Juli 6, 2009 · Kommentar schreiben

Steinbrück’s (futile) threat to force banks to loan money shows the desperation about the export-dependent German economy. Add to this the push and shoves between Germany and France, in short the dilemma that Europe is, and you have all the ingredients to have Japanese-style stagnation for years to come.

The Europeans have a bigger task and they operate in a more difficult political environment. The economic policy framework of Europe’s monetary union only barely succeeded during a normal economic cycle, during which its most important framework of policy co-ordination, the stability and growth pact, was dislodged. The policy framework proved utterly dysfunctional during this economic crisis, as leaders like Angela Merkel or Nicolas Sarkozy have resorted to their nationalist instincts. It would take an even bigger crisis for them to agree on a joint resolution strategy for the banking system.

America will get out of this first for various reasons. One of them letting the dollar fall against the Euro. This will will hurt especially the German export industry.

I would expect the US to have something approaching a genuine recovery at some point in the next decade, but probably not in 2010 or 2011. Judging by the co-ordination failure at the level of the European Union, the persistent failure to deal with the continent’s 40 or so cross-border banks at European level, and in particular Germany’s inability to sort out its toxic-asset contaminated Landesbanken, the economic prospects for the eurozone are infinitely worse.

Blaming the German banks of not lending is nonsense; it rather shows that banks do not believe in lending to companies they do not deem creditworthy. Keeping dead companies alive as Germany tries to do will only harden the banks stance.

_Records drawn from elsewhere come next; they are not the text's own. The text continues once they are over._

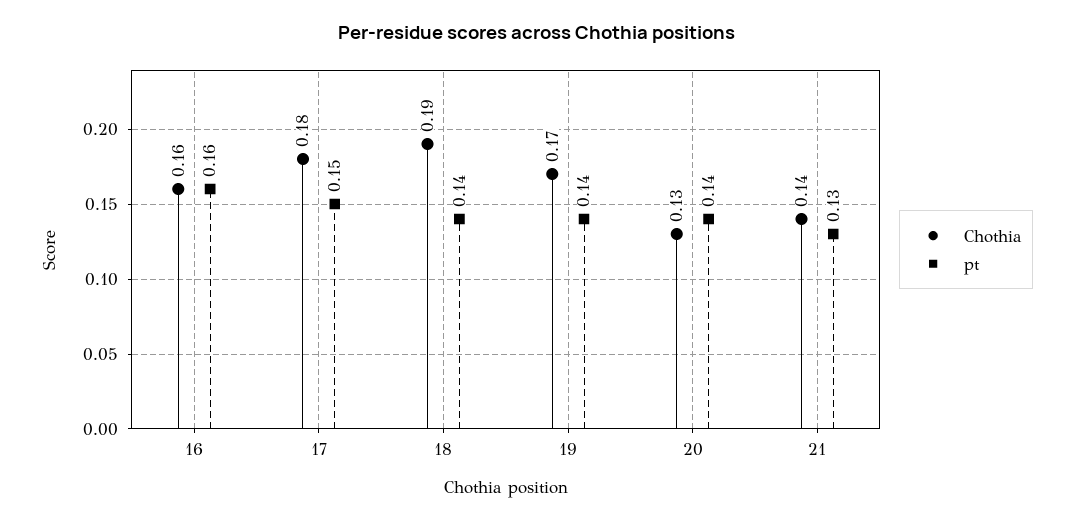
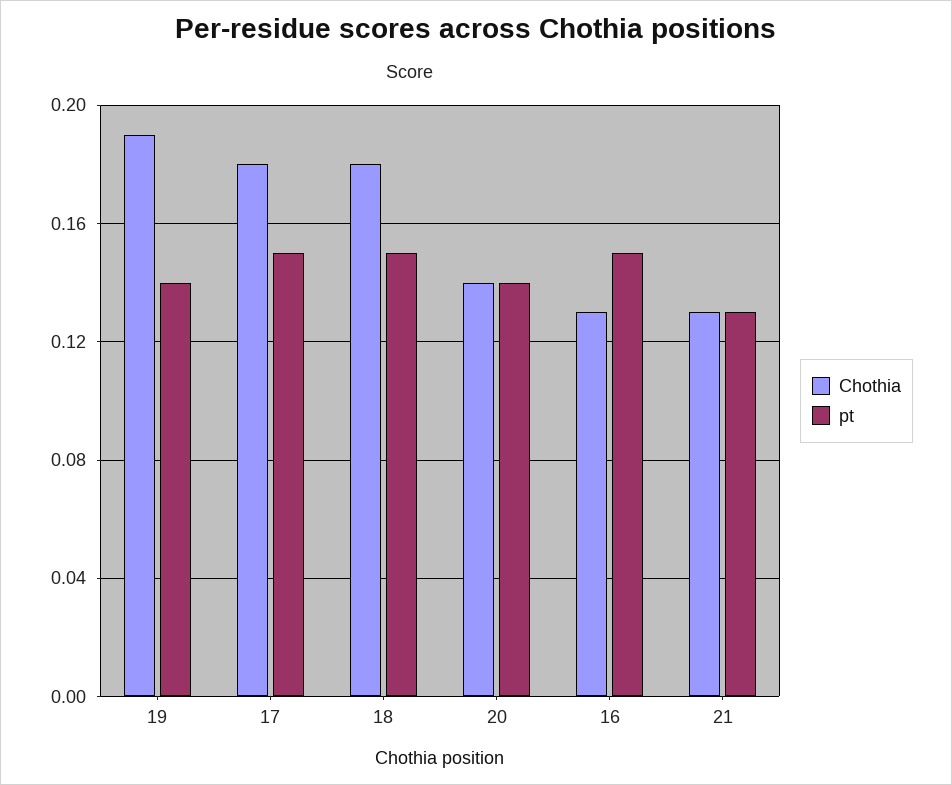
  {
    "Chothia": {
-     "16": 0.16,
+     "16": 0.13,
      "17": 0.18,
-     "18": 0.19,
+     "18": 0.18,
-     "19": 0.17,
+     "19": 0.19,
-     "20": 0.13,
+     "20": 0.14,
-     "21": 0.14
+     "21": 0.13
    },
    "pt": {
-     "16": 0.16,
+     "16": 0.15,
      "17": 0.15,
-     "18": 0.14,
+     "18": 0.15,
      "19": 0.14,
      "20": 0.14,
      "21": 0.13
    }
  }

The problem is that the trillions of dollars and euros in liquidity are not getting through. There is no point in blaming the banks. Mr Trichet appealed to the banks to behave responsibly. Over the weekend, German politicians also made desperate and implausible threats against the banks unless they increased lending. Not only is this a waste of time but the banks are, in fact, behaving responsibly when they deny credit to customers whom they judge to have lost creditworthiness.

Germany needs to come clean with the true situation of its banks which clearly have a lot of shit on their books.

Liquidity injections by a central bank, however large, cannot restore health to the banking sector in a sufficiently short period of time if the underlying problem is lack of solvency. Nor do accounting tricks that allow banks to freeze their bad assets in bad banks without any resolution mechanism, such as the German law passed last week. And since the European economies are far more dependent on the banking sector than their Anglo-Saxon counterparts, the need to sort out the banking sector is even more urgent there.